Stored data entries

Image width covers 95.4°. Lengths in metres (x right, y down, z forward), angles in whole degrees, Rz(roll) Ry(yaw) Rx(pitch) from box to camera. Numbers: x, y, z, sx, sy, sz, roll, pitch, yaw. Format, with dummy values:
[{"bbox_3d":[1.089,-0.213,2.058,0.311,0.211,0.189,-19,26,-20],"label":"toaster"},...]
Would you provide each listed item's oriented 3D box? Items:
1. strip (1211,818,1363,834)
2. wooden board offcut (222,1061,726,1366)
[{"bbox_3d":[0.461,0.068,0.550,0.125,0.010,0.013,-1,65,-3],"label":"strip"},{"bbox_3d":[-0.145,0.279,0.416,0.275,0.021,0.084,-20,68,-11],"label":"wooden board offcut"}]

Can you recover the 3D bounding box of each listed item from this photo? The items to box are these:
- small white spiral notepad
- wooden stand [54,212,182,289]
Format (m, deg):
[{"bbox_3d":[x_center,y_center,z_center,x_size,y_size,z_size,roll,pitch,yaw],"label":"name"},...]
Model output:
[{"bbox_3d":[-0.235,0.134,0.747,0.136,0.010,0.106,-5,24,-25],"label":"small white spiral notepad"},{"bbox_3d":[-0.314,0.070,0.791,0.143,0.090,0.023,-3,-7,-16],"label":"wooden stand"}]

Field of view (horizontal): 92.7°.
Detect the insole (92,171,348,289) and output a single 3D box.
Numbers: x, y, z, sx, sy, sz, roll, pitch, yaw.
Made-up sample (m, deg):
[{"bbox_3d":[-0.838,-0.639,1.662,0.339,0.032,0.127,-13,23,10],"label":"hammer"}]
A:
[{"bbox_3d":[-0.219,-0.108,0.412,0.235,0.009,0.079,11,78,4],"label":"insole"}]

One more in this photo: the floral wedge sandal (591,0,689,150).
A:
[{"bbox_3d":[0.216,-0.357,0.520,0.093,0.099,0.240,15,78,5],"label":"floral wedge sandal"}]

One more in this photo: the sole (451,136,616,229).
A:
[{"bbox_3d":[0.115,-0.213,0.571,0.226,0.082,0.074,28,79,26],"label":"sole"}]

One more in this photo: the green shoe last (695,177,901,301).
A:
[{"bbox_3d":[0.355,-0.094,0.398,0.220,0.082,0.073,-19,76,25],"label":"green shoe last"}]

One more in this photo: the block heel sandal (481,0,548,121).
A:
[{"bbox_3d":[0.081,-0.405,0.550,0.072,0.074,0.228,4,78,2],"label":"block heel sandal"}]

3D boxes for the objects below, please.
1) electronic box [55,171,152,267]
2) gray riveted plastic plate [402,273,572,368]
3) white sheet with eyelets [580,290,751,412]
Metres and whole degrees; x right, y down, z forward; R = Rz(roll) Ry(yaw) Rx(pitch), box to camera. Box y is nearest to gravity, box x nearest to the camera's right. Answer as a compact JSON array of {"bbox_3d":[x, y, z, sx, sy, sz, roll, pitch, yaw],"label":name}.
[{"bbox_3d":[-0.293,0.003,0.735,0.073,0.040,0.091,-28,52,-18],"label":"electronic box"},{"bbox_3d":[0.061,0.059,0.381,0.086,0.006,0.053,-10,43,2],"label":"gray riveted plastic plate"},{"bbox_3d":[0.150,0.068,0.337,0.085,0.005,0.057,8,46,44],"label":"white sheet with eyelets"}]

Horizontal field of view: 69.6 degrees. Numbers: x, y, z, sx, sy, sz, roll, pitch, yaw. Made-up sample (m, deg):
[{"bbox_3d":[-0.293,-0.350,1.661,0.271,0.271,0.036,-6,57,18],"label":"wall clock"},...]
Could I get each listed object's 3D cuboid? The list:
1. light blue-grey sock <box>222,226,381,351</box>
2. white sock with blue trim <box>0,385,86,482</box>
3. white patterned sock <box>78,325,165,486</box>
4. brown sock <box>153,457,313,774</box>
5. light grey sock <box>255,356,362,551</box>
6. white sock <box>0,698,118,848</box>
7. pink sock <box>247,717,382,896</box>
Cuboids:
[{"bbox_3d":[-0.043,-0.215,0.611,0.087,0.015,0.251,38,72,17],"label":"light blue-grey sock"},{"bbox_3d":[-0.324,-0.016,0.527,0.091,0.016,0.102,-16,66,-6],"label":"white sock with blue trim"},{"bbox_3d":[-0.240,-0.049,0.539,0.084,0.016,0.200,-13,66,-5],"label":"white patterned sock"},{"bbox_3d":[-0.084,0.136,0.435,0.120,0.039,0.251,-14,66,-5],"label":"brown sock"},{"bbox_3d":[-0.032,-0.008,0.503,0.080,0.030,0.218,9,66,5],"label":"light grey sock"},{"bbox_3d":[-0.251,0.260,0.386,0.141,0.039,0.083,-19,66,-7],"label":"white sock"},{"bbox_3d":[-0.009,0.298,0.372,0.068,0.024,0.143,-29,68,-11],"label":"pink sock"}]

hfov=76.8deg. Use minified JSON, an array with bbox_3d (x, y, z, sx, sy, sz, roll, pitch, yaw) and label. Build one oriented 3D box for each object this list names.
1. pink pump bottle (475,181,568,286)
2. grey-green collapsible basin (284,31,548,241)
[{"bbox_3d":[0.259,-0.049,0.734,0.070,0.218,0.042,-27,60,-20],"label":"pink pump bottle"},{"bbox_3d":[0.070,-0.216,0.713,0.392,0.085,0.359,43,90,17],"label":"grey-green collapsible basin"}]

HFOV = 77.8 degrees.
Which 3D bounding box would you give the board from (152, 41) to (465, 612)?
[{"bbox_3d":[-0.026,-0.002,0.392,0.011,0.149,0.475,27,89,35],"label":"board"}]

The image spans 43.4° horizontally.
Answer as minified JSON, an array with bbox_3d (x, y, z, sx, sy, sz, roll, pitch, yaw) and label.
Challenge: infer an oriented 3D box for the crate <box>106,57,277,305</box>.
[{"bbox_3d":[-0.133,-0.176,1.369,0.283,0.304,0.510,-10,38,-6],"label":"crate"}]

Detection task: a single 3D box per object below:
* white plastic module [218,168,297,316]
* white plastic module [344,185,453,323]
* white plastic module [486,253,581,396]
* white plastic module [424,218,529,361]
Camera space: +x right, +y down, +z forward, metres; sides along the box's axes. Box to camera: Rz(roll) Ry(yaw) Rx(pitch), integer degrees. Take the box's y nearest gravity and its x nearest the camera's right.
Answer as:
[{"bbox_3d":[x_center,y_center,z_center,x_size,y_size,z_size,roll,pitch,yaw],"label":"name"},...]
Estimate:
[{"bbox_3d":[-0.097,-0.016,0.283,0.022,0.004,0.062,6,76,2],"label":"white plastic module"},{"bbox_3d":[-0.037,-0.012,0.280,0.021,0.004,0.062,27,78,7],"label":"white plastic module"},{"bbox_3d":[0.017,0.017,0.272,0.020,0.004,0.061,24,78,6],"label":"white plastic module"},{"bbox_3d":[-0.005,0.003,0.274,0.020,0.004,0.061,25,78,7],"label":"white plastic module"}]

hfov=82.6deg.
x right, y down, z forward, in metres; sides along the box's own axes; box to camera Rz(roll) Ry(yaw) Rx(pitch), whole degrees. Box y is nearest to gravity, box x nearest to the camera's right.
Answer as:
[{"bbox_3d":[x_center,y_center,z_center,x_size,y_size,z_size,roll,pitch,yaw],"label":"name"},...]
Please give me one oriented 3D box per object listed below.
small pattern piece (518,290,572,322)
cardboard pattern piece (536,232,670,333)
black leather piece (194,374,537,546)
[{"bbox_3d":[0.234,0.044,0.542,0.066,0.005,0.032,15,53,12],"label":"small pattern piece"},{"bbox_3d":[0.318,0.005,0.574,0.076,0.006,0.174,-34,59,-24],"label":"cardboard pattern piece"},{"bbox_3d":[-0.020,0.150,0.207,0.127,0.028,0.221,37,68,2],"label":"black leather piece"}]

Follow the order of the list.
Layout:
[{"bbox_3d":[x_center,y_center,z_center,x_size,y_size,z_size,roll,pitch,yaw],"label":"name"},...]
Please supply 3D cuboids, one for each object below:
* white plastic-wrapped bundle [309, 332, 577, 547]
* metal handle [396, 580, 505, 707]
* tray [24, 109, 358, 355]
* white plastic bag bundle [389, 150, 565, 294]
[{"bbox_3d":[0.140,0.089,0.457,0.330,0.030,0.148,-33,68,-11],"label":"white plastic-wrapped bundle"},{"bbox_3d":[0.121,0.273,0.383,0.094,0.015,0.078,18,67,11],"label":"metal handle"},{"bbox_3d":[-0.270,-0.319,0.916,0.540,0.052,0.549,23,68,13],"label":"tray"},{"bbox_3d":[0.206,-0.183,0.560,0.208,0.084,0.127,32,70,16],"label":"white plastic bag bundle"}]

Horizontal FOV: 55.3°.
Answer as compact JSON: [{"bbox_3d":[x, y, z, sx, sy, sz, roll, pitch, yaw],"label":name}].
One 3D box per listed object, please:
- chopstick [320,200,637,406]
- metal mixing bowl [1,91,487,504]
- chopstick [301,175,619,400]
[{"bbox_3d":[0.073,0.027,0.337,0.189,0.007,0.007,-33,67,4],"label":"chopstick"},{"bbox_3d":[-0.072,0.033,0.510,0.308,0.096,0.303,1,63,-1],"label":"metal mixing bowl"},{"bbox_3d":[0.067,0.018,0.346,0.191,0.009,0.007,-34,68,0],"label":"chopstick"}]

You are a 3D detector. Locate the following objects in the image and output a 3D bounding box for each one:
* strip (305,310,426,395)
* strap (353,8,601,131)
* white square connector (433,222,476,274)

Task details — Scan the records for the word "below" and copy every line where it is found.

Reply —
3D boxes for the objects below, please.
Detection task: a single 3D box per object below:
Please give me one oriented 3D box per object listed below.
Please supply 3D cuboids, one for each object below:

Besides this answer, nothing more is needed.